Tech Briefs: The team is currently working on a benchtop demonstrator device with improved efficiency and practicality to highlight the benefits of coupling direct air capture with CO2utilization. How is that coming along? Do you have any updates or any info you could provide on that?
Rahaman: We have a lab-scale reactor, which is what we use as a photo electrochemical cell to demonstrate that the experiment is possible. So now to bring it to the industrial scale, it will take some time and we need to optimize all the other components. We have to make the photo electrodes bigger, we have to make a big reactor, and then we might use the natural sunlight to convert this captured carbon dioxide along with the plastic reforming.

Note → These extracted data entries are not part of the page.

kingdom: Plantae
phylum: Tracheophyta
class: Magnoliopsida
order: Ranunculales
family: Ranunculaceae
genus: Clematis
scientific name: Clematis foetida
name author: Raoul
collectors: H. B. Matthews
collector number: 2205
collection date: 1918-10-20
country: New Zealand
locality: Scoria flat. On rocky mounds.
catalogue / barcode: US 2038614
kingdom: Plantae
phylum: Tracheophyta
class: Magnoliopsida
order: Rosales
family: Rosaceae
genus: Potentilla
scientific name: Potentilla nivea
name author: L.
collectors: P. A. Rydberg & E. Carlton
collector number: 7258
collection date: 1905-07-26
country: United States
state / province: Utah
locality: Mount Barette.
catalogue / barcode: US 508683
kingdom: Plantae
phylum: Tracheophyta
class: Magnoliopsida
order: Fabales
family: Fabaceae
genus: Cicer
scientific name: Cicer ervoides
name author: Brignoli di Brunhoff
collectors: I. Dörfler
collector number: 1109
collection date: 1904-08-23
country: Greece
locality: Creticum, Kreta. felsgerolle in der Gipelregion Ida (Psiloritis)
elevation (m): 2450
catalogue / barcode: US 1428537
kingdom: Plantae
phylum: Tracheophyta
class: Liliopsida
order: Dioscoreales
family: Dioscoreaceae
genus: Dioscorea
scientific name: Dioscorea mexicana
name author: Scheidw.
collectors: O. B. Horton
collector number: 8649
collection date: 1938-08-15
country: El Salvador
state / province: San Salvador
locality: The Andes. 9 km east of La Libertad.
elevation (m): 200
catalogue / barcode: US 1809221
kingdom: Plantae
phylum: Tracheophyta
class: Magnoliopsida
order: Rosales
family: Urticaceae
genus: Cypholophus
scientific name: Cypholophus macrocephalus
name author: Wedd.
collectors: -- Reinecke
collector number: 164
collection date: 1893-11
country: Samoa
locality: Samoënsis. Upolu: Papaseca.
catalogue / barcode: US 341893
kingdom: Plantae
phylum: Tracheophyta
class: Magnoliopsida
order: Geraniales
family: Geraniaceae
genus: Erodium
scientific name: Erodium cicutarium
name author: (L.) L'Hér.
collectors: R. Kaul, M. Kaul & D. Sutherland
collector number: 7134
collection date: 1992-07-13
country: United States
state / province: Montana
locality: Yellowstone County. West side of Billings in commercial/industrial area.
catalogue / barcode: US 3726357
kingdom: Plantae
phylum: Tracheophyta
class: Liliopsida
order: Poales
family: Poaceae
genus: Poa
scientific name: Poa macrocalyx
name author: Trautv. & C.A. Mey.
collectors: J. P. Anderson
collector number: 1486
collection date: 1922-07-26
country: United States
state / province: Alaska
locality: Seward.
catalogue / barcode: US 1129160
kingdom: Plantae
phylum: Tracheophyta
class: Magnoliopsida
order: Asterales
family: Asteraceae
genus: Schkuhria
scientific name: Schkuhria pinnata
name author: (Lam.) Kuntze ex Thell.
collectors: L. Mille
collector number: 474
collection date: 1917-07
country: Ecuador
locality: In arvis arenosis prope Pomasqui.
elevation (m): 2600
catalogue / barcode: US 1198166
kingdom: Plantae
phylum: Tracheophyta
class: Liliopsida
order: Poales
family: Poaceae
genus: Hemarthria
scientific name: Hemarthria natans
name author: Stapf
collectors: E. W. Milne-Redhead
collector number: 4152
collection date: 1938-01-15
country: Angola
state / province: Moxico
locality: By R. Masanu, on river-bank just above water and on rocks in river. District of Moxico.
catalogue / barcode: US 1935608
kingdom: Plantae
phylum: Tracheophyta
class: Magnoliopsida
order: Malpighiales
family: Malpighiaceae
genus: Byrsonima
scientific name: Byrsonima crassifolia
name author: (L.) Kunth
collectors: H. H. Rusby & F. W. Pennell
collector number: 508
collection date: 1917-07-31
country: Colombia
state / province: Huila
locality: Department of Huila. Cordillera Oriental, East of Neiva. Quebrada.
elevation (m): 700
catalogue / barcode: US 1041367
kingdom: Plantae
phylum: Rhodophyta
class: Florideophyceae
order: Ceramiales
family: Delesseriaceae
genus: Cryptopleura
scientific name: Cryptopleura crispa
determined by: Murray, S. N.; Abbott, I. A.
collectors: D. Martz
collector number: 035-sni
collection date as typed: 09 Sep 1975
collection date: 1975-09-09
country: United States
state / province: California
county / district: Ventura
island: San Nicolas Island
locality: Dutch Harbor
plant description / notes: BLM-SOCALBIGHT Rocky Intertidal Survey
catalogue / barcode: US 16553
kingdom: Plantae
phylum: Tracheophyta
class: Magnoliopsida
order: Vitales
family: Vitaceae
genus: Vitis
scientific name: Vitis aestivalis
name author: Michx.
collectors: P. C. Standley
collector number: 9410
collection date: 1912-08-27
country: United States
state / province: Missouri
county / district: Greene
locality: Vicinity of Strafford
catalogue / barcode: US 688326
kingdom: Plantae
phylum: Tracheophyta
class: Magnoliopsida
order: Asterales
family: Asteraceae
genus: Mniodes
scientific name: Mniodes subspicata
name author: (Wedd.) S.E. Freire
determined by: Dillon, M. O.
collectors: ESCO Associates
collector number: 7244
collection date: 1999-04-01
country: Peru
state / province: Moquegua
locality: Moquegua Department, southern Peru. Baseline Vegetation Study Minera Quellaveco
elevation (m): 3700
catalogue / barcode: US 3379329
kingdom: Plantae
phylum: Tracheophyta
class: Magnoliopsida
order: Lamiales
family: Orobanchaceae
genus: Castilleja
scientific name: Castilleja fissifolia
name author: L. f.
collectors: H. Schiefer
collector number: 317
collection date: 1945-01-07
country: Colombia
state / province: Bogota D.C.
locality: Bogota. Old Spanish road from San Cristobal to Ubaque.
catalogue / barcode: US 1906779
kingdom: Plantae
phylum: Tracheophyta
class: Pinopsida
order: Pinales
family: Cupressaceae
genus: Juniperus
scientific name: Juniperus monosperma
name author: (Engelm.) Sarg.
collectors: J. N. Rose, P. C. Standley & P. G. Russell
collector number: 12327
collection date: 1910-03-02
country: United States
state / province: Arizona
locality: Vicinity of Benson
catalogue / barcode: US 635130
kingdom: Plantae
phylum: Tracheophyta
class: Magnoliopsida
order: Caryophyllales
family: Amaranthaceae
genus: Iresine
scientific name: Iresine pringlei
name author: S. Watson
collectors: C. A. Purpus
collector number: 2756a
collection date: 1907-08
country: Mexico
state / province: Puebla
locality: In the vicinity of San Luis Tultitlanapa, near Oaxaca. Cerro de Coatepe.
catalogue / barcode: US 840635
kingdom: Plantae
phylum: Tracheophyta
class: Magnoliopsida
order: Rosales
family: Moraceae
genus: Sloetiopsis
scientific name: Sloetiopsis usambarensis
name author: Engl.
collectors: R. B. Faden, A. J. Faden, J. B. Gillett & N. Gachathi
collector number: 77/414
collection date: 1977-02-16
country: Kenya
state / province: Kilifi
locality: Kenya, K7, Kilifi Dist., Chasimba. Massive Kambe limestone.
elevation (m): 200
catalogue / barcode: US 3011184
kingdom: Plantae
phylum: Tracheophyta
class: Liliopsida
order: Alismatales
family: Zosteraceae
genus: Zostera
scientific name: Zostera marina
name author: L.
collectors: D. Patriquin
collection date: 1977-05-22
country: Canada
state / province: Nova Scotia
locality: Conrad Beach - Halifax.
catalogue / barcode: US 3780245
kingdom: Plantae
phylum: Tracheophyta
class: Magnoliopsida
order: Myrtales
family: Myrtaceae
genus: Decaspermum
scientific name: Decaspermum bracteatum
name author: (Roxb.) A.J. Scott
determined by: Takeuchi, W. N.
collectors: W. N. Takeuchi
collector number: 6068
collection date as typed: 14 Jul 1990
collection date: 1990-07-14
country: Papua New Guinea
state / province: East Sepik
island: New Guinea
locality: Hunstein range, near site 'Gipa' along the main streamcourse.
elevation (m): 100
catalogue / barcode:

One important part is we need to improve the efficiency of carbon capture, the efficiency of the photo absorber. We need to improve the the solar cell, so it absorbs sunlight more efficiently and then transforms it into photo voltage. So, more step-by-step optimizations are required and then it needs to be implemented at a large scale.
So, basically, the scientific thing is there, but the next part is more or less the technical part to make it at a large scale.
Tech Briefs: What’s the next step? What’s your next move?
Kar: We want to improve the rates. Right now, when we use post-combustion flue gas we get decent rates, but when we move to air as the carbon dioxide source — because carbon dioxide in air is so dilute — it’s almost 0.04 percent. So, we want to focus a little bit on improving the performance in the lab scale. And then after that we will think about how to scale it up. But, right now, we are basically fine-tuning the system to get as much fuel as quickly as possible.
Tech Briefs: Is there anything else you’d like to add?
Rahaman: People have already achieved the process of carbon capture and conversion, using electricity — electrical energy. This is the first report, however, which shows that by using direct sunlight or solar energy it is possible to convert captured carbon dioxide into syngas in addition to simultaneously converting plastic waste into a chemical. So, it’s like two processes combined.
Kar: Carbon capture from air is getting huge momentum nowadays — basically the idea has been that we can take CO2 from air and then store it underground . But the long-term consequences of such storage are still unknown. So, what our study shows is that we can instead use sunlight to convert carbon dioxide into fuel. Thus, the cycle is carbon-neutral throughout.